Scotland’s assistant coach Nathan Hines. Photo: Ian Rutherford/PA
Scotland’s assistant coach Nathan Hines. Photo: Ian Rutherford/PA

Nathan Hines will look to teach the teacher a thing or two.

The former Leinster and Scotland second-row, now part of Vern Cotter's backroom team, will scheme to try undermine and overcome Joe Schmidt.

The Australian is such a valued thinker and moitvator that he will accompany Cotter to Montpellier in the summer.

First, there is the important matter of continuing to grow Scotland's game.

It all begins again in in the Six Nations at Murrayfield this afternoon.

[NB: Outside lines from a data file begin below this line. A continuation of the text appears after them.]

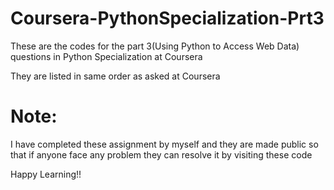 # Coursera-PythonSpecialization-Prt3
These are the codes for the part 3(Using Python to Access Web Data) questions in Python Specialization at Coursera

They are listed in same order as asked at Coursera
# Note:
I have completed these assignment by myself and they are made public so that if anyone face any problem they can resolve it by visiting these code

Happy Learning!!
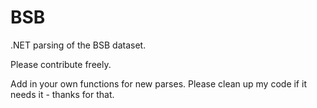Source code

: # BSB
.NET parsing of the BSB dataset.

Please contribute freely.

Add in your own functions for new parses.  Please clean up my code if it needs it - thanks for that.
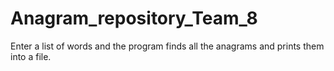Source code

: # Anagram_repository_Team_8
Enter a list of words and the program finds all the anagrams and prints them into a file.
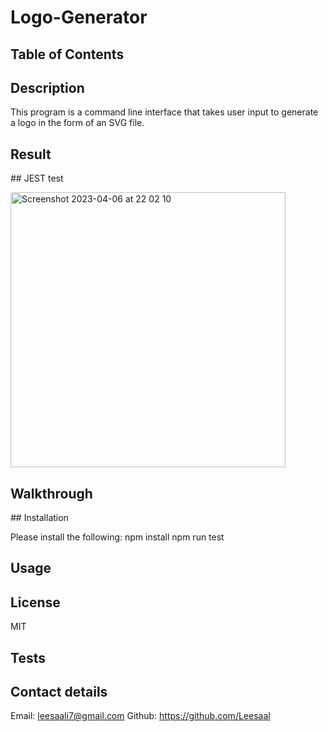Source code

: # Logo-Generator

## Table of Contents

## Description

This program is a command line interface that takes user input to generate a logo in the form of an SVG file.

## Result

## JEST test

<img width="440" alt="Screenshot 2023-04-06 at 22 02 10" src="https://user-images.githubusercontent.com/118930290/230493824-c84d9431-843b-482c-b229-8a6f77594a5e.png">

## Walkthrough

## Installation

Please install the following:
npm install
npm run test

## Usage

## License

MIT

## Tests


## Contact details

Email: leesaali7@gmail.com
Github: https://github.com/Leesaal
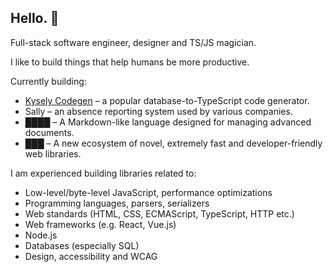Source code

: ## Hello. 👋

Full-stack software engineer, designer and TS/JS magician.

I like to build things that help humans be more productive.

Currently building:
- [Kysely Codegen](https://github.com/RobinBlomberg/kysely-codegen) – a popular database-to-TypeScript code generator.
- Sally – an absence reporting system used by various companies.
- ████ – A Markdown-like language designed for managing advanced documents.
- ███ – A new ecosystem of novel, extremely fast and developer-friendly web libraries.

I am experienced building libraries related to:
- Low-level/byte-level JavaScript, performance optimizations
- Programming languages, parsers, serializers
- Web standards (HTML, CSS, ECMAScript, TypeScript, HTTP etc.)
- Web frameworks (e.g. React, Vue.js)
- Node.js
- Databases (especially SQL)
- Design, accessibility and WCAG
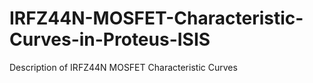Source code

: # IRFZ44N-MOSFET-Characteristic-Curves-in-Proteus-ISIS
Description of IRFZ44N MOSFET Characteristic Curves
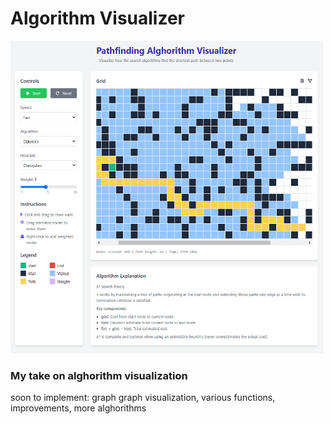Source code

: # Algorithm Visualizer

<img src="img/img2.png" width="500" height="500">

### My take on alghorithm visualization

soon to implement: graph graph visualization, various functions, improvements, more alghorithms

There are few better placed to evaluate the Ireland's coach's special strengths.

"I think he brings an unbelievable tactical awareness," said Hines.

"He brings confidence to the group and he builds confidence within a rugby team, just by his belief in the players and what he presents to the players."

He makes his teams strong by uncovering weaknesses in the opposition.

"Basically, he goes through every other team with a fine tooth comb and finds weaknesses, which obviously gives your team confidence."


It is a way of doing things that suits Ireland's style of play because they are not usually the biggest or the strongest.

What they give away in size and weight, they recover through intelligence, technique and the knowledge there is not a better coach in the world.

Sadly, Schmidt's eyes and mouth on the pitch is unfit Jonathan Sexton, the perfect general to play it as Schmidt would see it.

This leadership role will be shared between the mature scrumhalf Conor Murray and the resilient outhalf Paddy Jackson.

"Johnny is a little bit more vocal than Paddy, but it's still not going to be an easy job for us," said Hines.

"The thing with Joe is that he'll have systems in place so everyone knows their roles.

"Paddy will just slot right in. He'll be executing exactly what needs to be done."

This is where Hines inside knowledge could count.

"The tactical element of the game against Ireland is immense," continued Hines.

"They find weaknesses, exploit those weaknesses and then make it very hard for you to play.

"It's just how we combat that and try to make it as difficult as we can to execute it."